Wrentham is best known for its shopping outlets. Romney, before recently decamping for New Hampshire, lived in Belmont, a tony Boston suburb, home to Harvard professors and families who send their kids to local private schools. Brown’s worked in state government since 1992; Romney made his name in private equity. Brown went to Boston College Law School, and Mitt Romney was schooled at Harvard Business School. They represent two different strands of American conservatism, or at least their New England versions.
But Romney intimates see similarities between the two.
“If you called central casting and said, ‘Give me the right candidate,’ you couldn’t get a better guy than Scott,” says Ron Kaufman, who is Massachusetts chairman of the Republican National Committee, an unofficial Brown adviser, and an adviser to Romney. Brown is married to a local newscaster and has one daughter at Syracuse; another is a former American Idol star and now plays Division I basketball at Boston College. Romney’s seemingly perfect profile—the looks, the clean-cut Mormon family—also elicited references to “central casting.”

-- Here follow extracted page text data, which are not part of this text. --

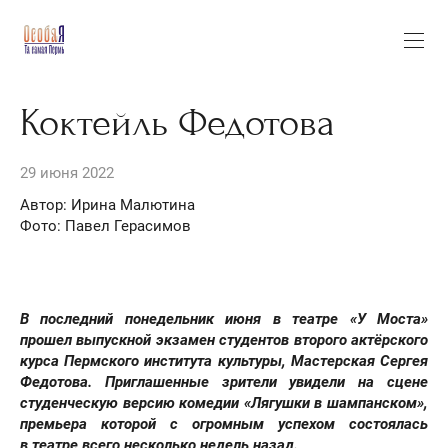
Коктейль Федотова
29 июня 2022
Автор: Ирина Малютина
Фото: Павел Герасимов
В последний понедельник июня в театре «У Моста»
прошел выпускной экзамен студентов второго актёрского
курса Пермского института культуры, Мастерская Сергея
Федотова. Приглашенные зрители увидели на сцене
студенческую версию комедии «Лягушки в шампанском»,
премьера которой с огромным успехом состоялась
в театре всего несколько недель назад.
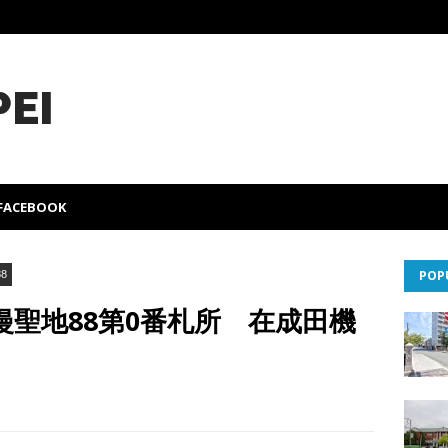
PEI
FACEBOOK
POP
8
聖地88第0番札所 在成田機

“They are both happy warriors. They are both indefatigable. Both are kinds of policy wonks. Scott was very helpful to the governor with health care,” Kaufman says.
As Tuesday’s vote nears, Team Romney’s role in the Brown campaign is tumbling into the open. Talking to The Washington Post, strategist Eric Fehrnstrom trumpeted his campaign’s use of an ad featuring John F. Kennedy, Jr. and called the Coakley camp’s ensuing silence the turning point in the campaign.
“One thing it does say about Mitt is that his folks know how to run a campaign,” Kaufman says.
Democrats are not as psyched about the Romney crowd’s role in the Massachusetts special election; indeed, they’ve tried to make an issue of it. They point to his fingerprints on a negative ad about Coakley’s tax policy, paid for by an out-of-state group, the American Future Fund. The 30-second spot was produced by Larry McCarthy, who is famous for the “Willie Horton” ad. He too was a Romney hand in 2008.
“The Romney playbook is being used again,” says Boston-based Democratic strategist Mary Anne Marsh. She did not intend the comment as a compliment.
For Marsh, that playbook means a sharp turn to the right to attract support from national conservatives and what she calls “selective amnesia” about past legislative efforts or associates. Brown’s been hit by the Democrats for supporting an amendment which would have allowed hospital workers to refuse emergency conception to rape victims on account of religious beliefs. They’ve also pointed Brown’s effort to distance himself from out-of-state Tea Party groups.
Andrew Sullivan, for instance, wrote that he sees various contortions in Brown’s economic policies and found a “Romney-like cynicism” in a recent Boston Globe op-ed authored by the candidate.
The upside for Brown is that Romney’s team has a proven track record of success in statewide campaigns in the state. And that team has stayed remarkably cohesive through Romney’s post-gubernatorial career. That stands in marked contrast to the crackup John McCain’s aides went through following their losing 2008 campaign. And that, Romney supporters say, bodes well not only for Brown—but also for Romney’s White House chances in 2012.
“When you read the new book Game Change,” says the Republican strategist Kaufman, “the one thing that impresses you is how loyal the Obama folks were to their guy in a cycle where that was not the strong suit. The truth is the same with the Romney folks. They are dead loyal to their guy.”